In convicting the accused, the trial judge did not accept that the Crown had proven beyond a reasonable doubt that the accused had touched the complainant’s vagina.  However, she concluded that when the accused removed a towel from the complainant, this constituted the application of force for a sexual purpose.

The accused appealed from conviction, arguing that the trial was unfair because of the trial judge’s “introduction of a path to liability, which differed from the Crown’s theory”.

The appeal was allowed and a new trial ordered. The Ontario Court of Appeal concluded that “the trial judge’s decision to inject this new source of liability transformed the towel removal from something that merely informed the appellant’s conduct, into a basis, standing alone, to ground a finding of guilt” (at paragraphs 13 to 17):

We fully appreciate that a trial judge is not tethered to only those theories advanced by the parties: R. v. R.H., 2022 ONCA 69, at paras. 19-20; nor are they confined to the role of a mute, passive observer: R. v. Felderhof (2004), 68 O.R. (3d) 481 (C.A.), at para. 40. We also recognize that defence counsel could have sought to re-open the case and continue her cross-examination of the appellant or call further evidence. That said, “[t]rial fairness considerations may intervene and foreclose consideration of alternative base of liability inconsistent with the way the parties have conducted their respective cases”: R. v. Largie, 2010 ONCA 548, 101 O.R. (3d) 561, at para. 161. This is one of those cases because, while the Crown did adduce evidence about the towel being removed, it was clear to everyone involved that the fundamental issue, from beginning to end, was whether the vaginal examination was a sexual assault. There was no ambiguity about this. It was understood by all.

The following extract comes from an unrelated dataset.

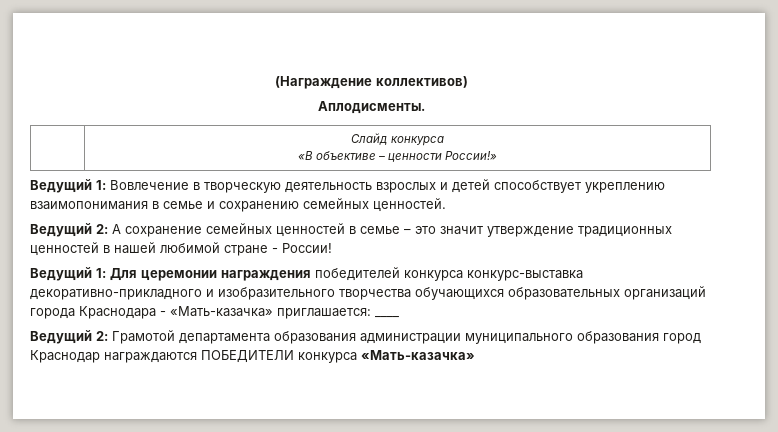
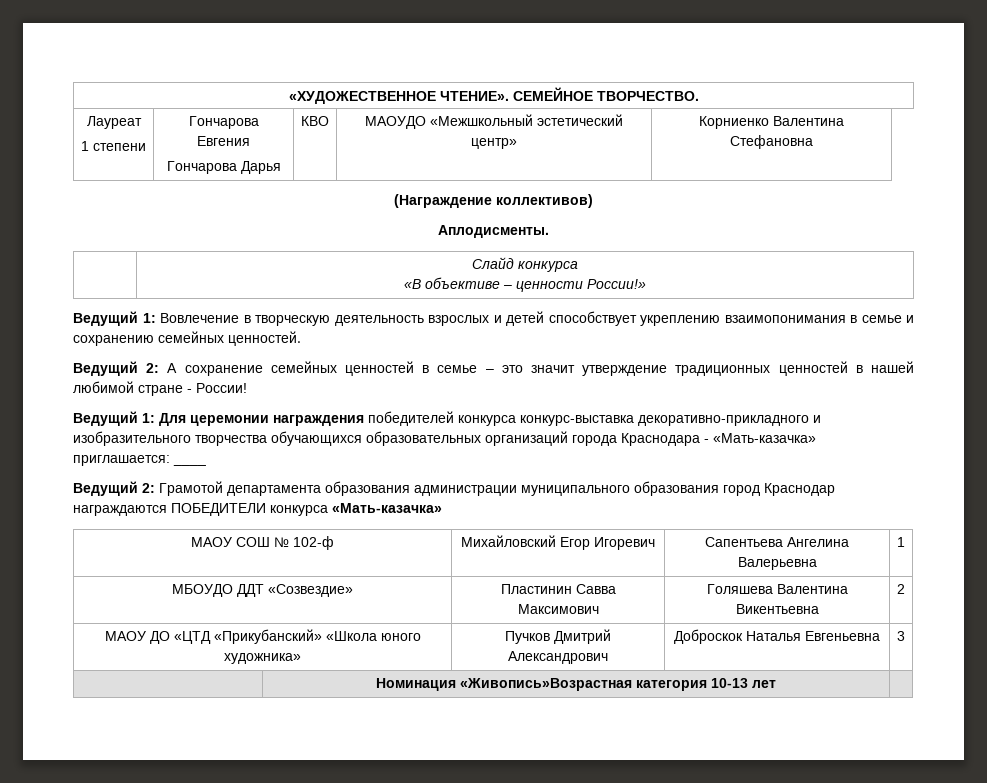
(274, 82) none -> [288,87,699,104] [86,116,142,129] [81,141,146,151] [188,116,259,129] [197,136,250,146] [166,161,281,174] [301,116,329,126] [365,114,623,129] [471,138,517,149] [699,116,844,129] [730,135,813,149] «ХУДОЖЕСТВЕННОЕ ЧТЕНИЕ». СЕМЕЙНОЕ ТВОРЧЕСТВО. // Лауреат // 1 степени | Гончарова Евгения // Гончарова Дарья | КВО | МАОУДО «Межшкольный эстетический центр» | Корниенко Валентина Стефановна //
(475, 355) none -> [191,536,334,550] [461,535,655,550] [705,537,849,547] [737,557,817,570] [897,537,905,547] [172,584,353,597] [500,584,616,594] [517,604,599,614] [706,584,848,594] [735,604,819,614] [897,584,905,594] [104,629,421,644] [224,653,301,664] [505,629,611,644] [508,651,608,664] [674,629,880,644] [897,631,905,641] [376,678,776,691] // МАОУ СОШ № 102-ф | Михайловский Егор Игоревич | Сапентьева Ангелина Валерьевна | 1 // МБОУДО ДДТ «Созвездие» | Пластинин Савва Максимович | Голяшева Валентина Викентьевна | 2 // МАОУ ДО «ЦТД «Прикубанский» «Школа юного художника» | Пучков Дмитрий Александрович | Доброскок Наталья Евгеньевна | 3 // | Номинация «Живопись»Возрастная категория 10-13 лет |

We must also reject the Crown’s argument that any potential prejudice to the appellant could have been avoided had counsel applied to reopen the evidence. Reopening the evidence will, in some cases, overcome potential prejudice. In this case, however, the theory of liability introduced by the trial judge at such a late stage was so dramatically different from the basis on which the case had been litigated that it rendered the possibility of reopening the evidence for further cross-examination of the complainant, and perhaps additional evidence, an inadequate and unrealistic remedy.

In the end, the trial judge’s decision to inject this new source of liability transformed the towel removal from something that merely informed the appellant’s conduct, into a basis, standing alone, to ground a finding of guilt.

This was a drastic change, made far too suddenly, and too late in the proceedings. While we have not dealt with the argument about the reasonableness of the verdict based on the removal of the towel, we do observe that the submissions of both counsel on that issue demonstrate the myriad of important evidentiary questions left unanswered on the minimal evidence introduced at trial on that issue.

For the reasons set out above, the appeal is allowed, the conviction is quashed, and a new trial is ordered.